La Asociación Civil por la Igualdad y la Justicia (ACIJ) presentó el reporte “Ley de financiamiento universitario. Los límites democráticos y de derechos al argumento fiscal”, centrado en la crisis del sistema de educación superior en Argentina y en el uso de la “restricción presupuestaria” como argumento estatal para no aplicar la Ley de Financiamiento Universitario.
La norma fue promulgada luego de un proceso de insistencia legislativa frente al veto presidencial de octubre de 2025. Aun así, su aplicación efectiva permanece suspendida por decisión del Poder Ejecutivo, que alegó falta de previsión de recursos. Ese escenario trasladó el conflicto al ámbito judicial: el Consejo Interuniversitario Nacional (CIN) consiguió una medida cautelar contra el Poder Ejecutivo, aunque su ejecución está suspendida.
El reporte ubica en el centro de la discusión el costo fiscal de cumplir con la ley. En ese punto, se mencionan estimaciones diversas que oscilan entre $2,5 y $3,6 billones. Además de los argumentos jurídicos, el Poder Ejecutivo manifestó su inquietud por el costo fiscal que supondría cumplir con la norma y el impacto sobre el equilibrio de las cuentas públicas.
Sobre ese planteo, el documento sostiene que, cuando hay derechos fundamentales en juego —como el derecho a la educación—, el Estado enfrenta límites para invocar la “restricción presupuestaria” si la situación de escasez fue creada, al menos en parte, por decisiones propias recientes.
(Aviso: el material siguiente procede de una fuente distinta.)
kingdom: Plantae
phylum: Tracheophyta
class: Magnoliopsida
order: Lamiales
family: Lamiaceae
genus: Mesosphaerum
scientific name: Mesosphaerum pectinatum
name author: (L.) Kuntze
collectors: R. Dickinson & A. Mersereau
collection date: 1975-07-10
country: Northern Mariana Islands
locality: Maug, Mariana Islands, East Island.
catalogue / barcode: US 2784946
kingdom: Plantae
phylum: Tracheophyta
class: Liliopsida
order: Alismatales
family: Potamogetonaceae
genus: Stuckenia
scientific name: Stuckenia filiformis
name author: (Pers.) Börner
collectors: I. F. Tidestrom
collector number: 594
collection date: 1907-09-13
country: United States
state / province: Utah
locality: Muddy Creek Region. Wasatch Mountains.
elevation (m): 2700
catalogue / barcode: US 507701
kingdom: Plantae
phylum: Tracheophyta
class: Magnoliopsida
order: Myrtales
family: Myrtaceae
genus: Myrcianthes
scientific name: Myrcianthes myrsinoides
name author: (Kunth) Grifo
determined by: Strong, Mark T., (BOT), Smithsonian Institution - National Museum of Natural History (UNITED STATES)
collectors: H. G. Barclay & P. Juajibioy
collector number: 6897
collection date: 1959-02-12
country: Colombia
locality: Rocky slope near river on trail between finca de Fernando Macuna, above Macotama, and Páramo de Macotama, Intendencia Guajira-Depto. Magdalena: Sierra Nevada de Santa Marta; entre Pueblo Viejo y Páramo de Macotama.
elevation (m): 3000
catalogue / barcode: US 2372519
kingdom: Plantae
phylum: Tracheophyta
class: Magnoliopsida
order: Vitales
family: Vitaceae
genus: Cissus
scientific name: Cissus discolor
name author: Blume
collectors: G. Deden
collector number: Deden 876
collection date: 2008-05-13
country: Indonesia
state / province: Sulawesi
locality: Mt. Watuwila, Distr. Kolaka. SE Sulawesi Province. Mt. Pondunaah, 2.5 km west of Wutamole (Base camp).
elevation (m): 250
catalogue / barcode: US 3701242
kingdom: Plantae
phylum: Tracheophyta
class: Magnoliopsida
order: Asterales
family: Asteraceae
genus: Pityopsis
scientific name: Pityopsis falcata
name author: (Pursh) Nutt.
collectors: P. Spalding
Bajo ese criterio, el informe propone analizar medidas como la modificación del impuesto sobre los Bienes Personales en 2024.
Esa modificación, aprobada por el Congreso a instancias del Poder Ejecutivo, implicó una merma recaudatoria estimada en torno al 0,2% del PIB anual en 2024 y 2025. A valores actuales, esa pérdida equivale a $5 billones en dos años, siempre de acuerdo con los cálculos incluidos en el reporte.
El documento también reúne indicadores sobre el desempeño presupuestario y salarial del sistema universitario nacional. Entre 2023 y 2025, la ejecución real del gasto cayó 29%, hasta el nivel más bajo desde 2006. En términos per cápita, el financiamiento por estudiante se redujo a $2,4 millones, el valor más bajo al menos desde 2004. En el plano salarial, en marzo de 2026 el salario de un profesor asistente con dedicación semiexclusiva se ubicaba 25% por debajo del nivel registrado tres años antes.